Daha fazla bu  evde durmak istemiyordum. Bir daha bu evde kalacağımı da sanmıyorum. Bu eve ruhum sığmıyordu, babam ruhuma kelepçeler vuruyordu. Hazırlandıktan sonra aynadaki görüntüme baktım ,sade bir makyaj ve sarı salaş bir elbisenin içinde gayet iyi duruyordum. Saçlarıma krem sürdükten sonra çıktım odadan. Merdivenleri hızlıca  ikişer ikişer inip evden çıkmıştım babama gidiyorum bile demeden.

Arabaya doğru giderken Çınar'ın bir kadınla evden çıktığını gördüm.Ayaklarım araba kapısının önüne sabitlendi. Sarışın ve uzun boylu, gayet güzel bir kadındı. Elim kapının kulpunda kaldı ,Emine teyze de peşlerinden çıktı ."Sen bu evin kızısın artık annen sayılırım, sık sık uğra tamam mı?" Dediği sırada nefes almayı unuttum,dilim tutuldu dünkü Ufuk amcanın dediği laflar aklıma geldi.  "Gönlünü biri kapmış."

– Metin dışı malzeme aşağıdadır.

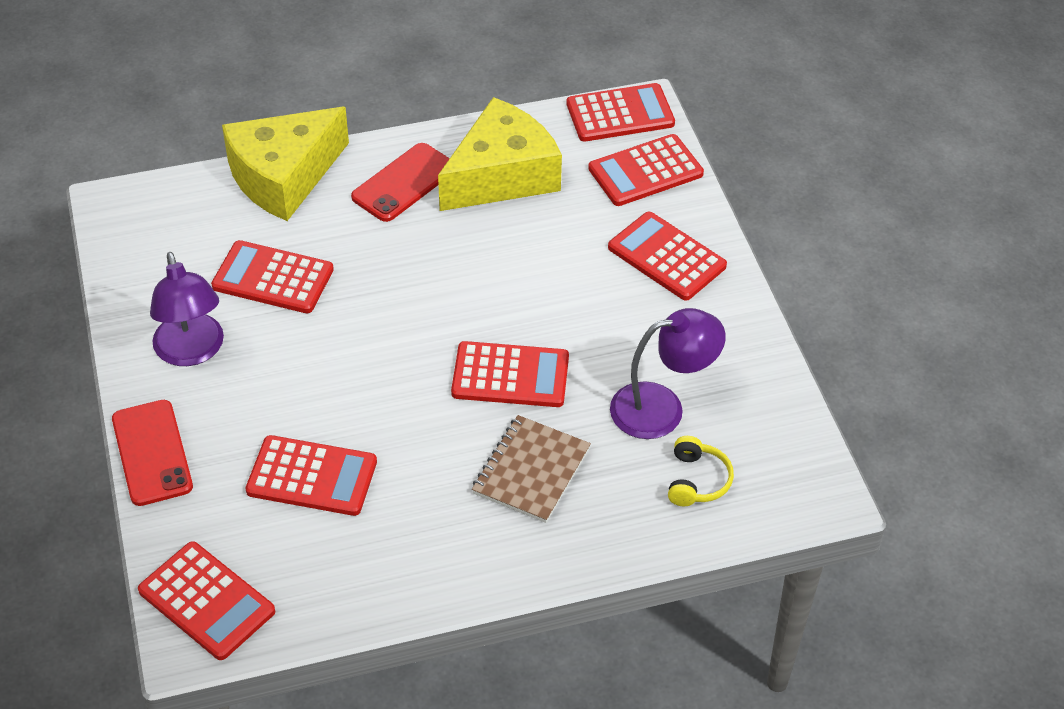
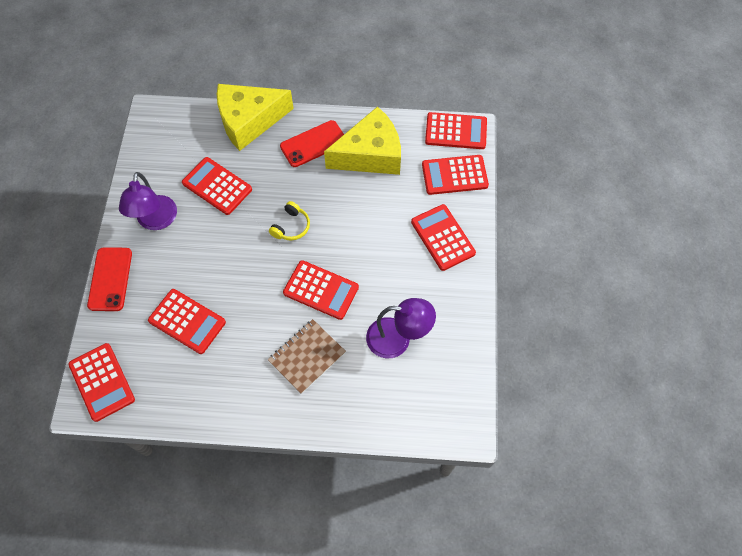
camera: 20 degrees right, 15 degrees up
(697, 480) = (397, 394): yellow headphones -> yellow headphones (291, 226)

Allah'ım yeryüzünde oksijen tükenmediyse ben neden nefes alamıyorum? Çınar'a baktım, yüzünde güller açıyordu, bana hiç böyle gülümsememişti. Sonra benim olduğum tarafa bakınca beni görmeyi beklemiyor olacak ki ,yüzündeki gülümseme kayboldu. Çınar bana hiç gülümsemelerini izlememe müsaade etmemişti. Sürekli beni görünce solardı gülüşleri. Arabanın kapısını hızlı açıp bindim. Son gaza basıp çıktım mahalleden. Her şeyi geride bırakıp şu anki önemli davayı kazanmak için elimden geleni yapmalıydım ,modumu düşürmemeliydim. Ama yapamıyordum, aklımdan bir türlü çıkmıyordu .

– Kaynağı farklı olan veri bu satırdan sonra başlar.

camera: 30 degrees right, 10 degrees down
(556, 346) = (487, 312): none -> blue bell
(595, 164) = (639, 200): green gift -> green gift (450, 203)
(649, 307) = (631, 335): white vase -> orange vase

Ne zaman sevmişti mesela o kadını? Ne bulmuştu onda,sarışın olmadığım için mi beni sevmemişti? Daha mı bilgiliydi benden, neyim eksik o kadından ?


 Gözümden akan yaşı sildim hemen ,dün yeterince akmıştı.

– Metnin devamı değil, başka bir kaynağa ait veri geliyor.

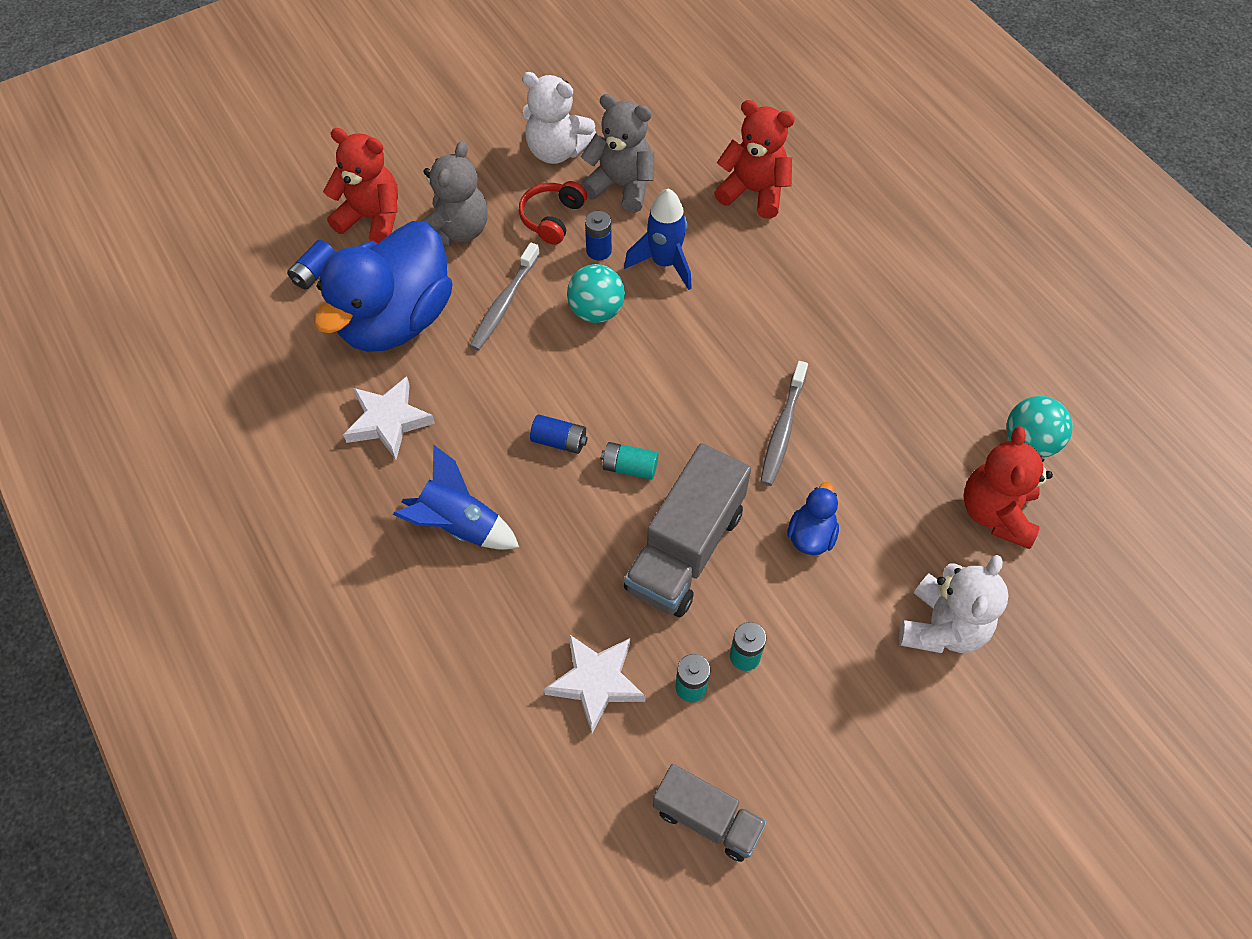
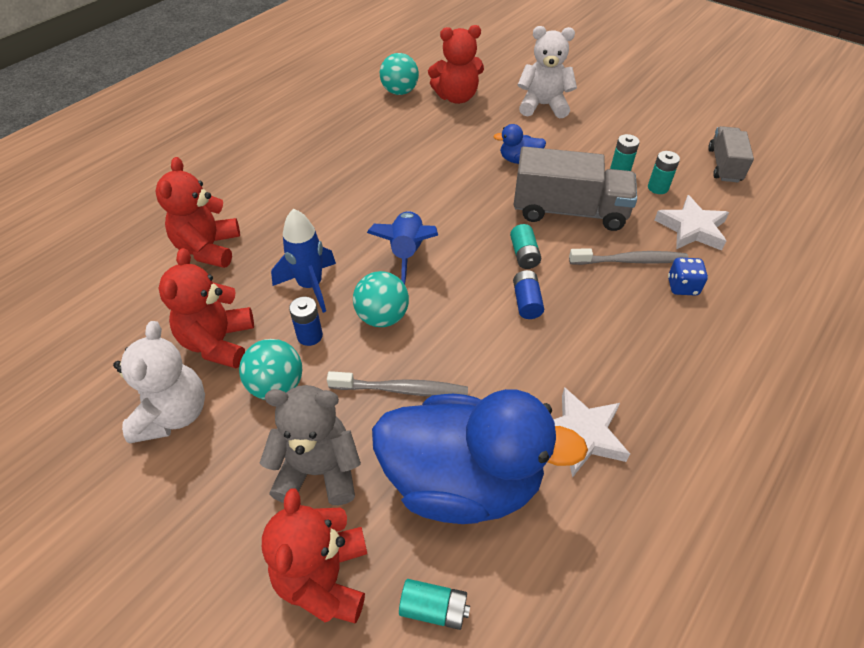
camera: 110 degrees left, 10 degrees down
(315, 273) = (434, 608): blue battery -> turquoise battery
(459, 525) = (642, 341): blue rocket -> blue rocket (406, 253)
(509, 610) = (682, 286): none -> blue dice
(552, 218) = (277, 386): red headphones -> turquoise ball
(621, 186) = (218, 342): grey teddy bear -> red teddy bear
(782, 430) = (446, 186): grey toothbrush -> grey toothbrush (630, 261)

Adliyeye geldiğimde  lavaboya girdim öncelikle . Ellerimi mermere yaslayıp aynadan kendime baktım,tenim sararmıştı gördüğüm şoktan dolayı.Kazanmalıydık bu davayı ,ellerimi yıkadıktan sonra çıktım lavabodan . Koridorda emin adımlarla yürüyordum, İpek'i görünce yüzümde gülümseme belirdi yanına doğru yürüdüm . Heyecanlı ve korku doluydu." Merak etme bitiyor çilen . "Dedim.

''Korkuyorum.''Dedi elleri titreyerek.

''Neyden?''

''Hayatınızdan korkuyorum ,Cemal bilendi size .Size bir şey olacak diye korkuyorum.''


''Korkma bana bir şey yapamaz.''

Bana minnetle baktı ,daha sonra ayağa kalktı. Saçlarını topladı ve boynundaki morluğu gördüm. Gözlerimi kapadım bu onun vücudunda olan yaraların en hafifiydi değil mi? Peki ruhundaki yaralar zamanla geçecek miydi ? Ne olursa olsun bugün biz kazanmalıydık.